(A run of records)

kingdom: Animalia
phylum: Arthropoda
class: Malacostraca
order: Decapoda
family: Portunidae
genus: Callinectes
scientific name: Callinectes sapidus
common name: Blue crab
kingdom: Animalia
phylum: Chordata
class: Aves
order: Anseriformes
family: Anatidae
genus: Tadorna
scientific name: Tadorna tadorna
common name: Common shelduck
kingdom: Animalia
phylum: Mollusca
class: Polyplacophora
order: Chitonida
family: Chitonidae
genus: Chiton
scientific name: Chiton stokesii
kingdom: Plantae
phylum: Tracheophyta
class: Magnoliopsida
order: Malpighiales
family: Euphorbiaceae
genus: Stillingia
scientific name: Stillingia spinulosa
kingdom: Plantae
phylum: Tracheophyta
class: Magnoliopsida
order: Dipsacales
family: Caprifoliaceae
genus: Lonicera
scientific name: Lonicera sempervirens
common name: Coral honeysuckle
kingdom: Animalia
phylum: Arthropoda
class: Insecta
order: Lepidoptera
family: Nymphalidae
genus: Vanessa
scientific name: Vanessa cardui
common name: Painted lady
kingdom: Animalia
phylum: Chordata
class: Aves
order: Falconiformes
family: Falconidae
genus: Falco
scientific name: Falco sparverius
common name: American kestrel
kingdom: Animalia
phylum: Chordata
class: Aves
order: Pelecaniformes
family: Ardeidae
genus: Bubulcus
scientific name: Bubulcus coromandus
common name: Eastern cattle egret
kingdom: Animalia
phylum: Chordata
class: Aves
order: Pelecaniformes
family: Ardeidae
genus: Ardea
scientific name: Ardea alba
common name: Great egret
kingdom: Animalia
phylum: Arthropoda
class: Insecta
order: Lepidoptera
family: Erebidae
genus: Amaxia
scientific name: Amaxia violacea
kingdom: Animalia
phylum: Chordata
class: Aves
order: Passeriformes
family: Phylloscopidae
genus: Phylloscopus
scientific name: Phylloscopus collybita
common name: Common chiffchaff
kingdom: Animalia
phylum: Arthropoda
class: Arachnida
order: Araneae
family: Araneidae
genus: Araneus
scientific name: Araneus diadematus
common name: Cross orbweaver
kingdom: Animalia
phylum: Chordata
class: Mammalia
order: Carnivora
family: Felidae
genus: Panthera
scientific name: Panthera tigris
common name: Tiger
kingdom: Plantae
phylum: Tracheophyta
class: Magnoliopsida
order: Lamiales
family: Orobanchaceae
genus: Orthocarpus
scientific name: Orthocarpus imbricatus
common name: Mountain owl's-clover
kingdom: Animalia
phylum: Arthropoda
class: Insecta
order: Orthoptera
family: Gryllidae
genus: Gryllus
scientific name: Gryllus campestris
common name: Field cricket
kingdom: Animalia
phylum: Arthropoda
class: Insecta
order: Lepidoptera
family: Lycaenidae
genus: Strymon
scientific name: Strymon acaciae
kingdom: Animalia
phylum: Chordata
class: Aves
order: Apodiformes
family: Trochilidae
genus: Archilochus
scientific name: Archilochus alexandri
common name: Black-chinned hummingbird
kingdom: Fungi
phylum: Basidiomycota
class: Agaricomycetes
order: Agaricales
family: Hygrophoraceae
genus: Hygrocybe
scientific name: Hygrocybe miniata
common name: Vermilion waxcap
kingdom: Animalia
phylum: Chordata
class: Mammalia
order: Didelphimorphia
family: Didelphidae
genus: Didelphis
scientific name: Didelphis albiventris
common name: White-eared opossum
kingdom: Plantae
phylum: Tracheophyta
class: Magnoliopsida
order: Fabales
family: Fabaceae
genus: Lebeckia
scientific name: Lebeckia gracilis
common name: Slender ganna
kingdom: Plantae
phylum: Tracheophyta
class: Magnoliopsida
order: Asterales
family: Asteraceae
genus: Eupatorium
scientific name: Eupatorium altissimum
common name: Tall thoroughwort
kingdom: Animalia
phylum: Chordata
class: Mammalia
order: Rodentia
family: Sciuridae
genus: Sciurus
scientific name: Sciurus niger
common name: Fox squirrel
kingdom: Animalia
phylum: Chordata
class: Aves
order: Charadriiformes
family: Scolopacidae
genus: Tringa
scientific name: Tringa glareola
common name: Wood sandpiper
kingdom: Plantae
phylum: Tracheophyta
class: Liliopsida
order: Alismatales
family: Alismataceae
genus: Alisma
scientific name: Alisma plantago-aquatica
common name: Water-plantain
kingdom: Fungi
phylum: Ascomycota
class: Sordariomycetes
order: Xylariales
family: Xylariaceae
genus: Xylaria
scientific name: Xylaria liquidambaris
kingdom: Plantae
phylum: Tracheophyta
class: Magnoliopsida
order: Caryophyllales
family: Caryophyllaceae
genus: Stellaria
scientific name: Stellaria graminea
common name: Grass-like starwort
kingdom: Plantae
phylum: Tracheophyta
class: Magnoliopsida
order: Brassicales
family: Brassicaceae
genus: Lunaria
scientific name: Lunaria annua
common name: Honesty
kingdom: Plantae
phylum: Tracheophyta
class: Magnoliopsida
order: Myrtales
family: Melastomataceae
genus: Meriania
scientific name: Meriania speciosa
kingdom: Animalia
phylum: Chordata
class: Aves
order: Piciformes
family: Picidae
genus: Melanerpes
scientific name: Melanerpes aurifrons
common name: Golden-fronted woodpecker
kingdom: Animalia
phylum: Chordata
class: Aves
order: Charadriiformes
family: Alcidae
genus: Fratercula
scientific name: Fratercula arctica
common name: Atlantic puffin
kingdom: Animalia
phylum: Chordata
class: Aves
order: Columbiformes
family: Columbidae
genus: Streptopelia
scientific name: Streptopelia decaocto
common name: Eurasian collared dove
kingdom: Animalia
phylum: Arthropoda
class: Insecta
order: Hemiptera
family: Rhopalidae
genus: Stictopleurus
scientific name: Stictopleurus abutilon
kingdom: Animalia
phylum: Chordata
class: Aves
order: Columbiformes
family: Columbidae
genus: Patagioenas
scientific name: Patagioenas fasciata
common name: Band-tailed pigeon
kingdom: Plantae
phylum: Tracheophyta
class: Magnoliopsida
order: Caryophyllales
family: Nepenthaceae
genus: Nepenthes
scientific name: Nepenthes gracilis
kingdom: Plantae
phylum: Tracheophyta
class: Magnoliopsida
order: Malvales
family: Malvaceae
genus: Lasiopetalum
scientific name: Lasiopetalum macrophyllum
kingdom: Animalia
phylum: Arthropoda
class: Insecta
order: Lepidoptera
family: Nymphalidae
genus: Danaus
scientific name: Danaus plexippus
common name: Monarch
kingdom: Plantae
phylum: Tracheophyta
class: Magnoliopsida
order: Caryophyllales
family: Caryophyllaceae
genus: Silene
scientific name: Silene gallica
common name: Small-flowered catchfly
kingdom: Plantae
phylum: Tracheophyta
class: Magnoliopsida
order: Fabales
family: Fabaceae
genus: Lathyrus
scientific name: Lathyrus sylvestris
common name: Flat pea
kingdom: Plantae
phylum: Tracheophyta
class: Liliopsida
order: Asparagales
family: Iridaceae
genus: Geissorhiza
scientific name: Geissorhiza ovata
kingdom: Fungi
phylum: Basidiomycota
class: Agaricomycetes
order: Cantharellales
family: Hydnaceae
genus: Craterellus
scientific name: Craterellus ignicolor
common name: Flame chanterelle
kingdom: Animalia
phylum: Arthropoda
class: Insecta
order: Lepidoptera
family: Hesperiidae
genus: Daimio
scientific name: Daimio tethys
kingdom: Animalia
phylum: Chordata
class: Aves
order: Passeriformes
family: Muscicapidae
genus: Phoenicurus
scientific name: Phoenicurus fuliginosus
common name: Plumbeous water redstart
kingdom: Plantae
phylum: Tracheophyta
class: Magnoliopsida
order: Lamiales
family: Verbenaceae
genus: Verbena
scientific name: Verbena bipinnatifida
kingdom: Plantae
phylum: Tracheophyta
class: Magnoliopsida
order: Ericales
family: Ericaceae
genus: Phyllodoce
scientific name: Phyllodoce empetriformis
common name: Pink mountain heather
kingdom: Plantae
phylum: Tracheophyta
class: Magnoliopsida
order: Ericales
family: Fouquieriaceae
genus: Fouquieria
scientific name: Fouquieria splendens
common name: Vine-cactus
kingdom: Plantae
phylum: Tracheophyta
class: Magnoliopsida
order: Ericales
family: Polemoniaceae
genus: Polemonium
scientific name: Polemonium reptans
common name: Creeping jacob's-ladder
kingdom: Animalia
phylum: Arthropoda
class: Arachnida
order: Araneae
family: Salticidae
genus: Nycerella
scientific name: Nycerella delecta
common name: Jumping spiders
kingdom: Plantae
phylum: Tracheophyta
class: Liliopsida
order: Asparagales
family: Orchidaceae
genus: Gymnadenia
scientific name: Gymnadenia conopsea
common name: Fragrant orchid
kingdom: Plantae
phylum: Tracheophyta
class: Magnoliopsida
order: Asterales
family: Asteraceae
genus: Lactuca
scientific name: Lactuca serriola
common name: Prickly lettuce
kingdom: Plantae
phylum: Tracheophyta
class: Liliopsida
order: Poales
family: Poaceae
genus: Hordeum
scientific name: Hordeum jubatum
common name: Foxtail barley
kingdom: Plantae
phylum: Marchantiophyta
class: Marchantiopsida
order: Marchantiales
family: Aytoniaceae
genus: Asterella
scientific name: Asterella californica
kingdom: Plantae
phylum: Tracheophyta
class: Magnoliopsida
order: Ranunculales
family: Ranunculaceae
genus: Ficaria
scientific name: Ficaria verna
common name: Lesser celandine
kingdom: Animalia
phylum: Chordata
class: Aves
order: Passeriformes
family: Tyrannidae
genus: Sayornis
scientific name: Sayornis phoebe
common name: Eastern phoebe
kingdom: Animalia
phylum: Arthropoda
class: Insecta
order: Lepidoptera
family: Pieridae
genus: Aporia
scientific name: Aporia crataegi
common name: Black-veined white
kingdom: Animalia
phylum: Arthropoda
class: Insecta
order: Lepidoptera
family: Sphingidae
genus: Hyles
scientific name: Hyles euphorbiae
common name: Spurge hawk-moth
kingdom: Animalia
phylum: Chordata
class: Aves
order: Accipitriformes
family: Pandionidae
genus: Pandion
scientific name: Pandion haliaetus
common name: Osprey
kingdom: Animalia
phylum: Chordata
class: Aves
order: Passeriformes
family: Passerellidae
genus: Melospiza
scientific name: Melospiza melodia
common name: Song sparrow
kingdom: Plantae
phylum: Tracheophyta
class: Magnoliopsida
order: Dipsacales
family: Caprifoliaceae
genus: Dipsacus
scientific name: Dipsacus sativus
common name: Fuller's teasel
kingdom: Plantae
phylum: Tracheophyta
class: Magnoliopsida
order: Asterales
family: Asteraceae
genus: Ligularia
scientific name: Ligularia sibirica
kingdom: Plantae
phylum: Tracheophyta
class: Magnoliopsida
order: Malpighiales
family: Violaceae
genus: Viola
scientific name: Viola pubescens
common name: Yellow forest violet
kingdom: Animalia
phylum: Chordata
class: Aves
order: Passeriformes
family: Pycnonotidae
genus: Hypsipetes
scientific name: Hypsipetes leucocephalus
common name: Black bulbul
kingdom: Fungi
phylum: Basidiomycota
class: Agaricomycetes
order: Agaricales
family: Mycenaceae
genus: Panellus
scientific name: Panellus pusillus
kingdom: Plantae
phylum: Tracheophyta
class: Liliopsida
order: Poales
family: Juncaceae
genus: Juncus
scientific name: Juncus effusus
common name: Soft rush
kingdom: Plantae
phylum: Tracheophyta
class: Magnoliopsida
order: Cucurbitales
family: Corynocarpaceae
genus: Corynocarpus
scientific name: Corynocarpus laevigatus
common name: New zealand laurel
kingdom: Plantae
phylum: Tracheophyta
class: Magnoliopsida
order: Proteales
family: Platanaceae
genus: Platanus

> [REQUIRED TASK]: Rewrite the stretch from the line containing "order: Ranunculales" through the line containing "scientific name: Melospiza melodia", changing every "common name" to "vernacular name" and keeping everything else the same.

> [THE RESULT]:
order: Ranunculales
family: Ranunculaceae
genus: Ficaria
scientific name: Ficaria verna
vernacular name: Lesser celandine
kingdom: Animalia
phylum: Chordata
class: Aves
order: Passeriformes
family: Tyrannidae
genus: Sayornis
scientific name: Sayornis phoebe
vernacular name: Eastern phoebe
kingdom: Animalia
phylum: Arthropoda
class: Insecta
order: Lepidoptera
family: Pieridae
genus: Aporia
scientific name: Aporia crataegi
vernacular name: Black-veined white
kingdom: Animalia
phylum: Arthropoda
class: Insecta
order: Lepidoptera
family: Sphingidae
genus: Hyles
scientific name: Hyles euphorbiae
vernacular name: Spurge hawk-moth
kingdom: Animalia
phylum: Chordata
class: Aves
order: Accipitriformes
family: Pandionidae
genus: Pandion
scientific name: Pandion haliaetus
vernacular name: Osprey
kingdom: Animalia
phylum: Chordata
class: Aves
order: Passeriformes
family: Passerellidae
genus: Melospiza
scientific name: Melospiza melodia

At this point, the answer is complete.